Madre malata: fatemi vedere le mie figlie

Appello di una disabile per due ragazze affidate a una casa famiglia: «Hanno 11 e 9 anni, dal 2018 non vivono più con me»
LANCIANO. «Sono malata, fatemi rivedere le mie figlie». È l’appello di G.D.F., madre disabile di 49 anni, che da un anno non vede le due figlie minorenni affidate dai servizi sociali a una casa famiglia. La donna è costretta sulla sedia a rotelle in quanto affetta da una forma di sclerosi multipla progressiva, che le sta portando via persino la funzionalità delle mani. «È da un anno che le mie due figlie non vivono più con me», racconta, «e dal settembre scorso che non le vedo più».

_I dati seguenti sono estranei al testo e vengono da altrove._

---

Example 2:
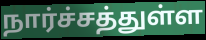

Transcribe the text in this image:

நார்ச்சத்துள்ள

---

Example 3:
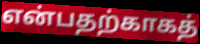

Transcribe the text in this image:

என்பதற்காகத்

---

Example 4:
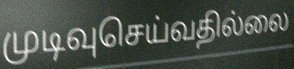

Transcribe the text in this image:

முடிவுசெய்வதில்லை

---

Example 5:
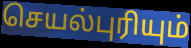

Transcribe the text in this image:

செயல்புரியும்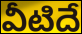
వీటిదేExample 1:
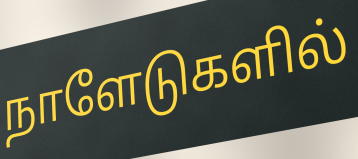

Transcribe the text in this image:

நாளேடுகளில்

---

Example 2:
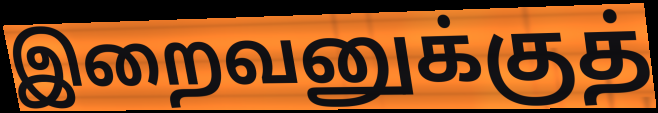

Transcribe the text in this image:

இறைவனுக்குத்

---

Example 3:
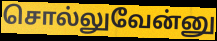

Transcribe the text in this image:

சொல்லுவேன்னு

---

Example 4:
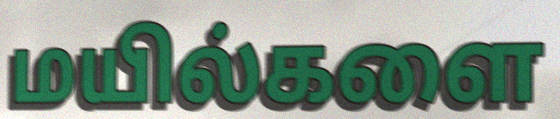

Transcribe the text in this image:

மயில்களை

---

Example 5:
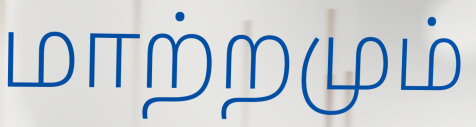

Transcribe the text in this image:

மாற்றமும்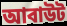
আবাউটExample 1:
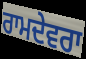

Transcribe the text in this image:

ਰਾਮਦੇਵਰਾ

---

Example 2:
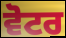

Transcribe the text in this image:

ਵੋਟਰ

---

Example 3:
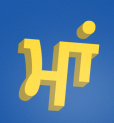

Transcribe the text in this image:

ਮਾਂ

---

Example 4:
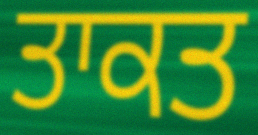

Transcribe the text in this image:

ਤਾਕਤ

Oggi le bambine hanno 11 e 9 anni. L’8 luglio di un anno fa la loro vita è cambiata. Episodio scatenante sarebbe stata la fuga da casa della figlia più piccola, spaventata per la possibile reazione paterna in seguito alla rottura accidentale di un vaso. La bambina, ritrovata con l’aiuto dei carabinieri, lo stesso giorno è stata allontanata dalla casa familiare insieme alla sorella più grande e collocata in una casa-famiglia, come stabilito dalla Procura del tribunale per i minori dell’Aquila. Da quel momento ci sono stati alcuni incontri protetti con i genitori negli uffici del segretariato sociale del Comune di Lanciano, interrotti però dalla condotta del padre che, il 13 settembre 2018, ha aggredito e malmenato due assistenti sociali. L’uomo, N.M., 43 anni, è stato rinviato a giudizio per questo e accusato anche di presunti maltrattamenti in famiglia.

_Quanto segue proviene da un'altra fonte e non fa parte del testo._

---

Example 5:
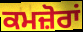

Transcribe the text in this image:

ਕਮਜ਼ੋਰਾਂ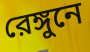
রেঙ্গুনে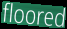
flooredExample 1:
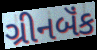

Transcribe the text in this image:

ગ્રીનબૅંક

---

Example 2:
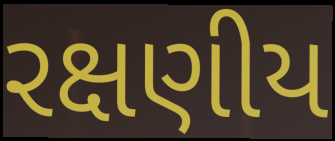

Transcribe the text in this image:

રક્ષણીય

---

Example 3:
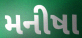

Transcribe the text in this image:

મનીષા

A causa della malattia G.D.F. è totalmente dipendente per le cure e l’assistenza dal marito, che si occupa di lei giorno e notte e per questo non può cercarsi un lavoro. In casa, però, si vive dignitosamente grazie alla pensione di invalidità della donna, all’indennità di accompagnamento e adesso anche al reddito di cittadinanza. «Fino a quando le abbiamo seguite in casa, le bambine avevano ottimi risultati scolastici», sostiene la donna, «non solo, frequentavano una scuola locale di musica con rendimenti al di sopra della media. Nonostante la decisione del tribunale per i minori dell’Aquila di sottoporci a consulenza tecnica d’ufficio per verificare l’idoneità genitoriale e le richieste di ripristino degli incontri con le bambine, e mentre le mie condizioni di salute fisica e mentale si aggravano progressivamente, nessuna risposta è arrivata dalle istituzioni. Sono convinta che le mie figlie vogliano vedermi e vedere il padre, per continuare il legame unico che ci univa, interrotto bruscamente quell’8 luglio. Data la malattia che avanza», continua la donna, «non so fino a quando potrò ancora abbracciarle o semplicemente parlare con loro». La più piccola, tra l’altro, avrebbe tentato la fuga anche dalla casa-famiglia.
«I procedimenti penali a carico del padre sono in corso e non c’è certezza della durata e dell’eventuale condanna», precisa l’avvocato della famiglia, Mariella Arrizza, «la presunta colpevolezza di N.M. non determina pregiudizi alle minori che giustifichino la sospensione degli incontri in modalità protetta. Specialmente nel caso della madre, gravemente inferma. L’attesa predisposizione della consulenza sui genitori risale al 17 dicembre dello scorso anno. Nel frattempo, nessun provvedimento per favorire il ritorno delle bambine in famiglia è stato assunto. La mia assistita e il coniuge non hanno perpetrato condotte pregiudizievoli per le figlie: purtroppo, in casi simili, l’indigenza economica assume un ruolo determinante nell’allontanamento dei figli dai genitori e ciò è contrario ai principi di salvaguardia della vita privata e familiare. Faccio appello alle istituzioni», conclude l’avvocato, «affinché la vicenda venga trattata con la premura e la competenza che riconosciamo agli enti e alle autorità preposte, nell’interesse preminente delle bambine».